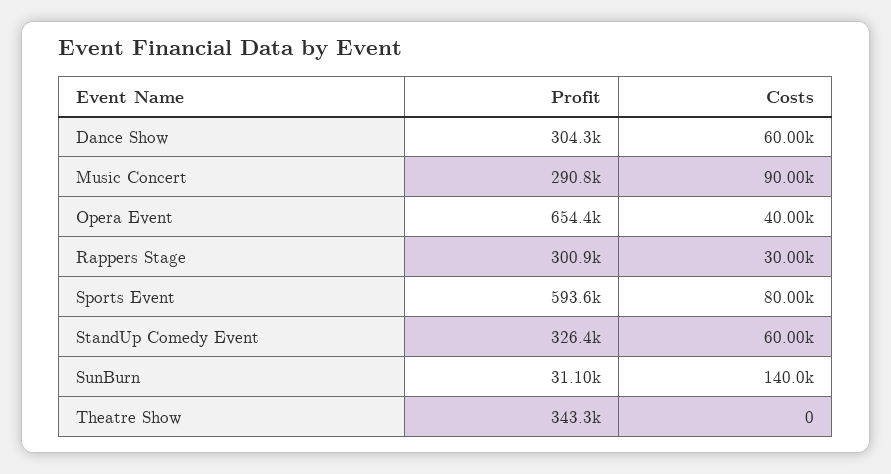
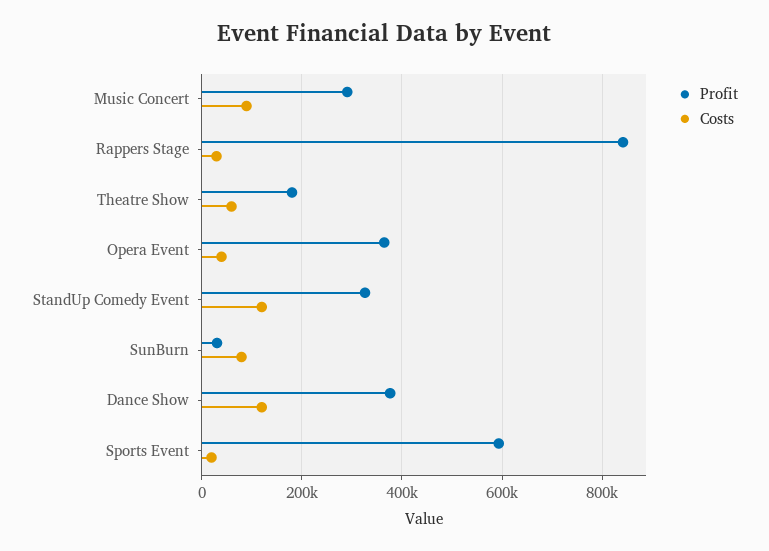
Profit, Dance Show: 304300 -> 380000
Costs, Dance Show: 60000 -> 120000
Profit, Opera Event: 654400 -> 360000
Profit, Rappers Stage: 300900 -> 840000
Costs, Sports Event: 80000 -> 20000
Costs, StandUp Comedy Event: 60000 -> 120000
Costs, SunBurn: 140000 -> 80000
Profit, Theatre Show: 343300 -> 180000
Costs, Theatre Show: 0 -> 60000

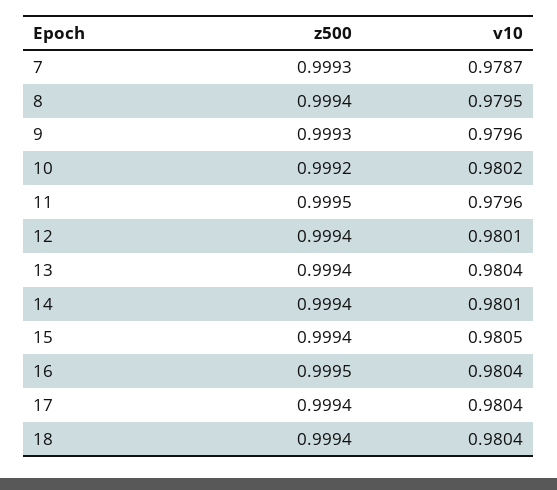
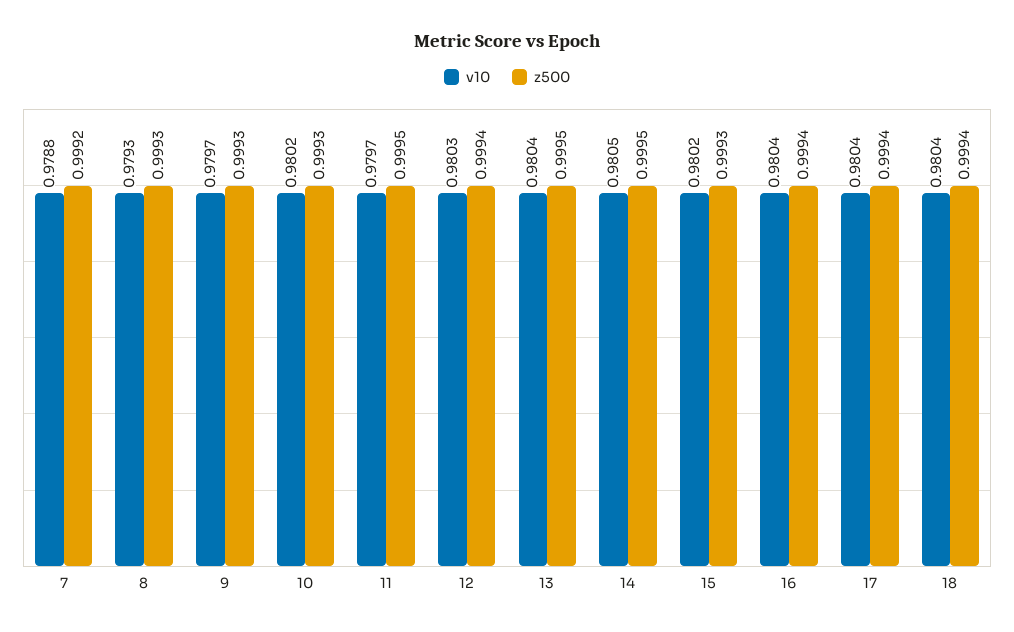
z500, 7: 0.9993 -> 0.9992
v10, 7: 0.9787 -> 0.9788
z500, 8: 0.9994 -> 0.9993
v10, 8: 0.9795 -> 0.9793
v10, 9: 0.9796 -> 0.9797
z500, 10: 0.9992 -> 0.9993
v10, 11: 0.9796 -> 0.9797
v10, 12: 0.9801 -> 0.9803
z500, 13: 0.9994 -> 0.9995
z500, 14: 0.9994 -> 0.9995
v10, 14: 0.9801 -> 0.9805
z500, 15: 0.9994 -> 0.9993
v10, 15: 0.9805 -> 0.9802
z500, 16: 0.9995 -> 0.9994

How to complete this task
The expected output is every entry, retyped exactly, with all pictures removed.

Response area
Profit, Dance Show: 304300 -> 380000
Costs, Dance Show: 60000 -> 120000
Profit, Opera Event: 654400 -> 360000
Profit, Rappers Stage: 300900 -> 840000
Costs, Sports Event: 80000 -> 20000
Costs, StandUp Comedy Event: 60000 -> 120000
Costs, SunBurn: 140000 -> 80000
Profit, Theatre Show: 343300 -> 180000
Costs, Theatre Show: 0 -> 60000

z500, 7: 0.9993 -> 0.9992
v10, 7: 0.9787 -> 0.9788
z500, 8: 0.9994 -> 0.9993
v10, 8: 0.9795 -> 0.9793
v10, 9: 0.9796 -> 0.9797
z500, 10: 0.9992 -> 0.9993
v10, 11: 0.9796 -> 0.9797
v10, 12: 0.9801 -> 0.9803
z500, 13: 0.9994 -> 0.9995
z500, 14: 0.9994 -> 0.9995
v10, 14: 0.9801 -> 0.9805
z500, 15: 0.9994 -> 0.9993
v10, 15: 0.9805 -> 0.9802
z500, 16: 0.9995 -> 0.9994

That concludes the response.